Forest fire crew packs up at the end of a day’s work. Politicians should not wear this uniform. (B.C. Wildfire Service)

BC VIEWS: Notes from the forest fire zone

Media hype aside, this is not the worst fire season ever

I’m just back from vacation and a drive from Victoria to Prince George last week to visit relatives. Here are a few observations.

• The closure of Highway 97 through the South Cariboo forced northbound traffic to the Coquihalla and up Highway 5 to Little Fort, then west on Highway 24 to rejoin 97 just south of 100 Mile House. Blackened tree trunks are still visible near Barriere and McLure, north of Kamloops, where fires burned for 75 days in 2003, forcing the evacuation of 3,800 people.

The one visible roadside scar on the open route from this year’s fires was near Williams Lake, where a brush fire ran up to one of the many widening and paving projects underway this summer. The broad construction area acted as a firebreak and only a small spot burned on the other side before the fire was put out.

• Smoke was visible in the Prince George area, but it wasn’t until south of Quesnel that the brown haze and strong smell settled in. Air conditions were worst at Kamloops and Merritt, where smoke followed river valleys while trapped in an extended high-pressure system. A haze was still visible when I returned to Victoria, and when I started my car the next day, the smell from the air vents was a reminder of conditions in the Interior.

• Vancouver media went from bad to worse as they grew bored with the struggles of far-off towns and farms. Among many errors by drama-seeking urban outlets, the CBC announced the rescinding of an evacuation order for Princeton, which was never evacuated. Then for days the people’s network flogged the story of a back-burn gone wrong on Hart Ridge Mountain south of Clinton, after the wind shifted suddenly.

The tone of the coverage suggested a reckless, inept effort by the B.C. Wildfire Service, with sound-bites from an angry rancher who went to media instead of filing his damage claim with the province. The unfairness to exhausted firefighting crews seemed lost on them, or unimportant next to the media craving for conflict.
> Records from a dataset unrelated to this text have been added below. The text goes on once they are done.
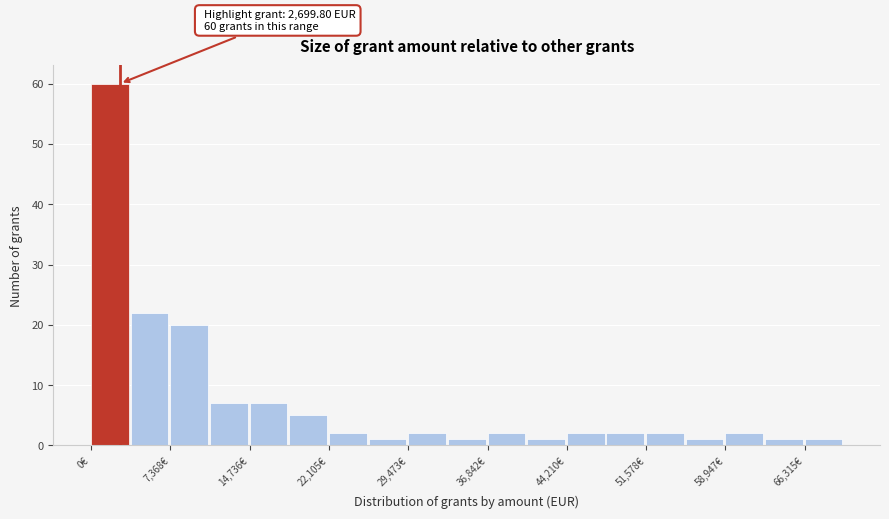

Around what value on the x-axis is the tallest bar? Give the approximate position of its centre, as read against the axis.

2000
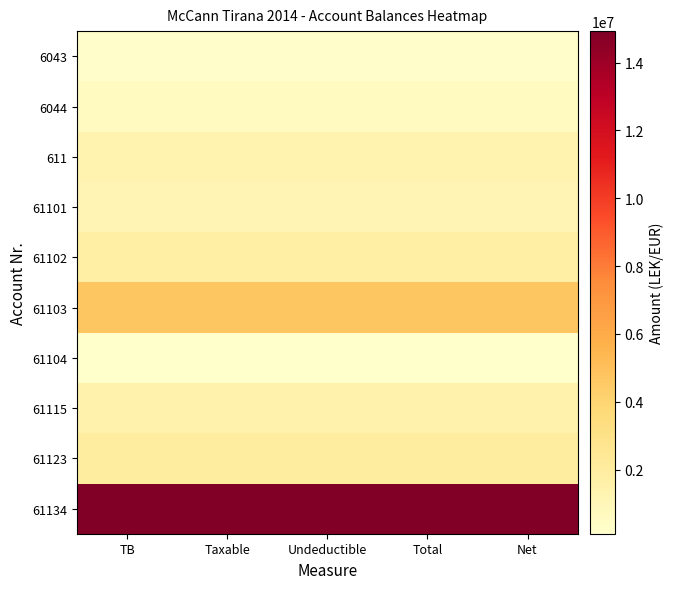

Between Net and Total, which is larger?

Net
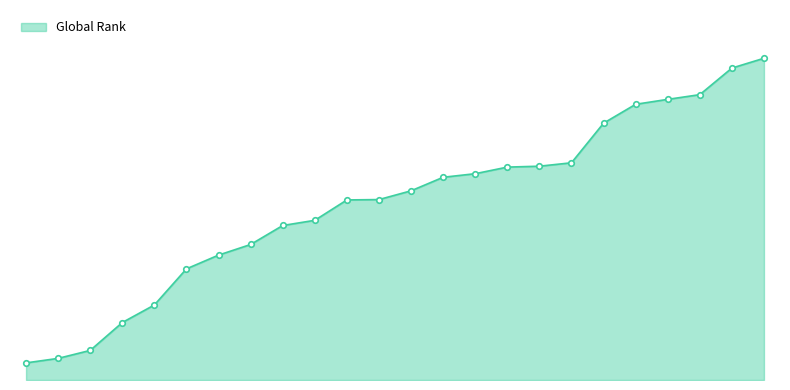

What is the difference between the maximum and minimum values?

9880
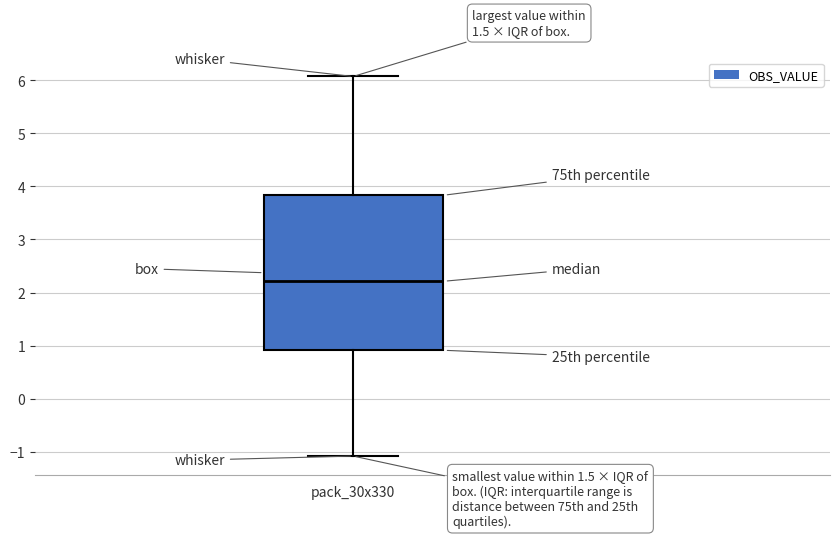

Where is the upper edge of the box for pack_30x330 on the y-axis? The values are not printed on the chart, so give them approximately, as read against the axis.

3.8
Worst of all was TV coverage of a family’s return to the burned-out mobile home park near Ashcroft. Zoom in on the crying, that’s gold for a jaded urban audience. If that’s what they put their effort into, they should stay home and do another bike lane story instead.

• Speaking of disaster porn, Al Gore cited the B.C. fires during the Toronto stop of the promotional tour for his latest movie, An Inconvenient Sequel. That’s the follow-up to his 2006 docu-drama that predicted an ice-free Arctic by 2014, the breakup of the Greenland and Antarctic ice sheets, and other dire events that have not materialized.

• B.C. statistics aren’t complete yet, but measuring by area burned province-wide, this year likely won’t match the record in 1958. Nationally, Canadian Interagency Forest Fire Centre statistics show so far in 2017, area burned across Canada is far below 1989, 1994, 1995 and 2014.

• On the NDP government’s second political tour of the fire zone, Public Safety Minister Mike Farnworth, Forests Minister Doug Donaldson and North Coast MLA Jennifer Rice posed for pictures wearing the red uniform of the B.C. Forest Service. Pro tip for next time: don’t put on a uniform you haven’t earned the right to wear.

They did their helicopter tour and photo opportunity with Prime Minister Justin Trudeau, who delayed his visit to B.C. until he could attend a lucrative party fundraiser in Vancouver.